#### [Your objective]
Show every line of the data that includes the word "keyboard".

#### [Supplied material]
▶
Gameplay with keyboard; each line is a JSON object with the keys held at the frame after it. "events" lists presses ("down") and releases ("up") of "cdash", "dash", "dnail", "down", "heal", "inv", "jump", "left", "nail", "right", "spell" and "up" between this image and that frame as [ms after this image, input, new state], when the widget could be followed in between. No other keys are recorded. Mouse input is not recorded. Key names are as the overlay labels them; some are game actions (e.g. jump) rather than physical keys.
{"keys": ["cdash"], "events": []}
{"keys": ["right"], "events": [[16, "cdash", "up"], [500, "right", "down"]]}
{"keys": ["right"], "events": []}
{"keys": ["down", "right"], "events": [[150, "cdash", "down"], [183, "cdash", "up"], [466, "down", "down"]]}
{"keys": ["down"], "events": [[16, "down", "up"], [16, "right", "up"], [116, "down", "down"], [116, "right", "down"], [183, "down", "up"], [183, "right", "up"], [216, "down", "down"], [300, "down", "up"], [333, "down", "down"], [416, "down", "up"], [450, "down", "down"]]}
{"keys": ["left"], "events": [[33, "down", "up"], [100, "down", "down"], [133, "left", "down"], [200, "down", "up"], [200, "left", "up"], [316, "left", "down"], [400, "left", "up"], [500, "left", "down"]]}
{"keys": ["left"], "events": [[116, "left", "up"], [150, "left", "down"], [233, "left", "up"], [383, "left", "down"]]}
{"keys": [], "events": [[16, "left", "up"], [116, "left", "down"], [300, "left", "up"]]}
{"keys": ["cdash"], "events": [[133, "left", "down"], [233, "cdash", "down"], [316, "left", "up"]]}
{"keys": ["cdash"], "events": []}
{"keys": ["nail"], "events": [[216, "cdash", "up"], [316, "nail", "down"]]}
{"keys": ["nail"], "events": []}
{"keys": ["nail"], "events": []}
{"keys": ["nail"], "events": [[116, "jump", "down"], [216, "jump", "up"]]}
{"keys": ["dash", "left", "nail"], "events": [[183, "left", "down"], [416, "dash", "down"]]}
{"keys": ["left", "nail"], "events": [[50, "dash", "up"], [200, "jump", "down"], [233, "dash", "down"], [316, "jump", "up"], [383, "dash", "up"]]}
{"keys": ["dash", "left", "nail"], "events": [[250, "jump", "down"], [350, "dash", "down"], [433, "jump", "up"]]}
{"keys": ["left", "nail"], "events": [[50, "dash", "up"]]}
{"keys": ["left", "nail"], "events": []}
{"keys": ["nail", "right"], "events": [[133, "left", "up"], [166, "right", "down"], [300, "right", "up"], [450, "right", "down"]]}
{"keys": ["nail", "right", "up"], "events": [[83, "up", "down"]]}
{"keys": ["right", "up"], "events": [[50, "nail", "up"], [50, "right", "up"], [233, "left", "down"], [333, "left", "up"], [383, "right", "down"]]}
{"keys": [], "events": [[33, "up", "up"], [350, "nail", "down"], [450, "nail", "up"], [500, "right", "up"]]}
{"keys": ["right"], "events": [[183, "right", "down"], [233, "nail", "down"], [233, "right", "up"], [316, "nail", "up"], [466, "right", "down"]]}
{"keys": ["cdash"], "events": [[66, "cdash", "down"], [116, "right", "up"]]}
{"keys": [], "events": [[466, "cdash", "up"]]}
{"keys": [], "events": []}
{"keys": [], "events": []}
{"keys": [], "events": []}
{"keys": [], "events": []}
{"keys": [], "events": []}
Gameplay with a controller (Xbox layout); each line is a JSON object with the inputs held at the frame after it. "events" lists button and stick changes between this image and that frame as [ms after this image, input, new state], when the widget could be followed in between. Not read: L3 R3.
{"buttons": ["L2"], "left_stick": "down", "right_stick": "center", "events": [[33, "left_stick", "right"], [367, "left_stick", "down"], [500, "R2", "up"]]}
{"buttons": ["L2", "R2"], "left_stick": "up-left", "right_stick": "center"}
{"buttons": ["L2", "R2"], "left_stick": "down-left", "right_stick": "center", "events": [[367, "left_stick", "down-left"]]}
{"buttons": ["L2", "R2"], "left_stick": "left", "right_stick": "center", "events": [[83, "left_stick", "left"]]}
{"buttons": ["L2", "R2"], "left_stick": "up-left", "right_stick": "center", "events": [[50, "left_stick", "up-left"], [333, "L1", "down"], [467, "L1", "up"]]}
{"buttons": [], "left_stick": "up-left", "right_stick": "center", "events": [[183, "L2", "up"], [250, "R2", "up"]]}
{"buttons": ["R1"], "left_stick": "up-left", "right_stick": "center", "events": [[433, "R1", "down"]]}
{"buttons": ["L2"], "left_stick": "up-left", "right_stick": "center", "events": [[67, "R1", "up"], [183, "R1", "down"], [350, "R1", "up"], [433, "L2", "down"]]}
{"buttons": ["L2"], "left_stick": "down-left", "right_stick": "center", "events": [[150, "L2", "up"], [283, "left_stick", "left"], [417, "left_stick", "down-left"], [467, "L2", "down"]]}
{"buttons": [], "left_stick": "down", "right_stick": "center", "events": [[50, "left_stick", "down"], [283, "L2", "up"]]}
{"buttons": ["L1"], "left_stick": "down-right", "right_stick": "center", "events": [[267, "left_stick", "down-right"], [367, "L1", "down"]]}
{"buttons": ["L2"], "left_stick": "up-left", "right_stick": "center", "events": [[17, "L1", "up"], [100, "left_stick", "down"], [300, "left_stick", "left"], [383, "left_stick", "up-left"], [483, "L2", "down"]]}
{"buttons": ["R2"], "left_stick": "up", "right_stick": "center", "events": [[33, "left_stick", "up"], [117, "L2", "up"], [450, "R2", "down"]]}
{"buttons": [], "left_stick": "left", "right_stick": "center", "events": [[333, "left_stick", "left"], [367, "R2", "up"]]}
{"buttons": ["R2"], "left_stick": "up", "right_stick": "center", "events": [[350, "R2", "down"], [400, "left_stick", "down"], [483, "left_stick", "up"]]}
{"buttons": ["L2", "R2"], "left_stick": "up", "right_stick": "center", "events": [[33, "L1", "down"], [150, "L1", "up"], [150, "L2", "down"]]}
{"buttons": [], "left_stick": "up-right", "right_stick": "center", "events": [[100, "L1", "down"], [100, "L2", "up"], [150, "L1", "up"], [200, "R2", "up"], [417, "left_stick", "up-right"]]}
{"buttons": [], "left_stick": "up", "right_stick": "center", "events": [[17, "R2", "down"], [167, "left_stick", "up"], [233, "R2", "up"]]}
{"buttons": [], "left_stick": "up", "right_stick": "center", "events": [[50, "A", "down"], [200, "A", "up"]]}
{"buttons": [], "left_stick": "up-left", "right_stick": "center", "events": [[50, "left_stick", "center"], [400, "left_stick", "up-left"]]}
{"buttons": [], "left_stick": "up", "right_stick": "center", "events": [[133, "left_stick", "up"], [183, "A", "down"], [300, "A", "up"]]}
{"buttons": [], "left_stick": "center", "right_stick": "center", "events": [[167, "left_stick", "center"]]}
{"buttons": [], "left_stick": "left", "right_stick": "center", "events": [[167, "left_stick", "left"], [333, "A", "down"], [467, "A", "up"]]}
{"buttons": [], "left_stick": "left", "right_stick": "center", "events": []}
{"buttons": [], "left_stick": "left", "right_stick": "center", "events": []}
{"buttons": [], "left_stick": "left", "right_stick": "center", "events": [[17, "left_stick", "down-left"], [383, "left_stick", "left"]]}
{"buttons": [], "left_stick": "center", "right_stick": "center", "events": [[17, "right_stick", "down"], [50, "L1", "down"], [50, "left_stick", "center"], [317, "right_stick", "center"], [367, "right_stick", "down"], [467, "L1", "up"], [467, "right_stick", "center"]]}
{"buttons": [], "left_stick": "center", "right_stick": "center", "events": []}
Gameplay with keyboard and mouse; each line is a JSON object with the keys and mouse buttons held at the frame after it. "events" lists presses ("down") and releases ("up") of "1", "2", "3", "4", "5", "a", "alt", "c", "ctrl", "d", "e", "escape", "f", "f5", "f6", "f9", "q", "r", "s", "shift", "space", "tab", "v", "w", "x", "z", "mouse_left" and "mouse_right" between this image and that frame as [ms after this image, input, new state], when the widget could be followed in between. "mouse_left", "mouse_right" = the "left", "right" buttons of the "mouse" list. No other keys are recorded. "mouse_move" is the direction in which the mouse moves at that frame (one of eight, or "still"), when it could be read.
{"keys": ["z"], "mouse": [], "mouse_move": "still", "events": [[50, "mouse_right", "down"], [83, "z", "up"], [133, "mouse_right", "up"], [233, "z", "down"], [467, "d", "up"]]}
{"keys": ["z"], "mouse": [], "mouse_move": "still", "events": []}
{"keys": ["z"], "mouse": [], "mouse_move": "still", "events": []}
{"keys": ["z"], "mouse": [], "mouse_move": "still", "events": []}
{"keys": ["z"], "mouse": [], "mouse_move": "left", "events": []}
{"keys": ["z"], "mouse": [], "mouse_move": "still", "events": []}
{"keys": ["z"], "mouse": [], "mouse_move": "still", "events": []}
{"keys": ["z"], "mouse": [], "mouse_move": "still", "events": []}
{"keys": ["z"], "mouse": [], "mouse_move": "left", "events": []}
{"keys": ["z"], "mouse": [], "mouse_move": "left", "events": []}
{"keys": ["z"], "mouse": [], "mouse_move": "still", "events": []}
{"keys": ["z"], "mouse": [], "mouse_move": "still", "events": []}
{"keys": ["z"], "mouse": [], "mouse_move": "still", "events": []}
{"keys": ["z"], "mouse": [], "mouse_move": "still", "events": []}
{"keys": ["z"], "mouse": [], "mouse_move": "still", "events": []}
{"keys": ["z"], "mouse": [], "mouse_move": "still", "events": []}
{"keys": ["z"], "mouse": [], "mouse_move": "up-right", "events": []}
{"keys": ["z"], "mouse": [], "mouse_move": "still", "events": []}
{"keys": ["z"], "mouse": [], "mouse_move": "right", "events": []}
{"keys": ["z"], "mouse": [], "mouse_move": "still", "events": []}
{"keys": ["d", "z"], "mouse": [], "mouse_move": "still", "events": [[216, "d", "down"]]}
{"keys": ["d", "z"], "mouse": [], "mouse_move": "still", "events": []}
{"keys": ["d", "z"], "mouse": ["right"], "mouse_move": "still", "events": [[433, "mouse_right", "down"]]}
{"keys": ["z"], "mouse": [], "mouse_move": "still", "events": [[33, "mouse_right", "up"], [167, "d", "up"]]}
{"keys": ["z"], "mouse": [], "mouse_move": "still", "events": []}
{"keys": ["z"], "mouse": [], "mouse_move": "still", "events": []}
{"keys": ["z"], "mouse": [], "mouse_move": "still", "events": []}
◀
#### [Written answer]
Gameplay with keyboard; each line is a JSON object with the keys held at the frame after it. "events" lists presses ("down") and releases ("up") of "cdash", "dash", "dnail", "down", "heal", "inv", "jump", "left", "nail", "right", "spell" and "up" between this image and that frame as [ms after this image, input, new state], when the widget could be followed in between. No other keys are recorded. Mouse input is not recorded. Key names are as the overlay labels them; some are game actions (e.g. jump) rather than physical keys.
Gameplay with keyboard and mouse; each line is a JSON object with the keys and mouse buttons held at the frame after it. "events" lists presses ("down") and releases ("up") of "1", "2", "3", "4", "5", "a", "alt", "c", "ctrl", "d", "e", "escape", "f", "f5", "f6", "f9", "q", "r", "s", "shift", "space", "tab", "v", "w", "x", "z", "mouse_left" and "mouse_right" between this image and that frame as [ms after this image, input, new state], when the widget could be followed in between. "mouse_left", "mouse_right" = the "left", "right" buttons of the "mouse" list. No other keys are recorded. "mouse_move" is the direction in which the mouse moves at that frame (one of eight, or "still"), when it could be read.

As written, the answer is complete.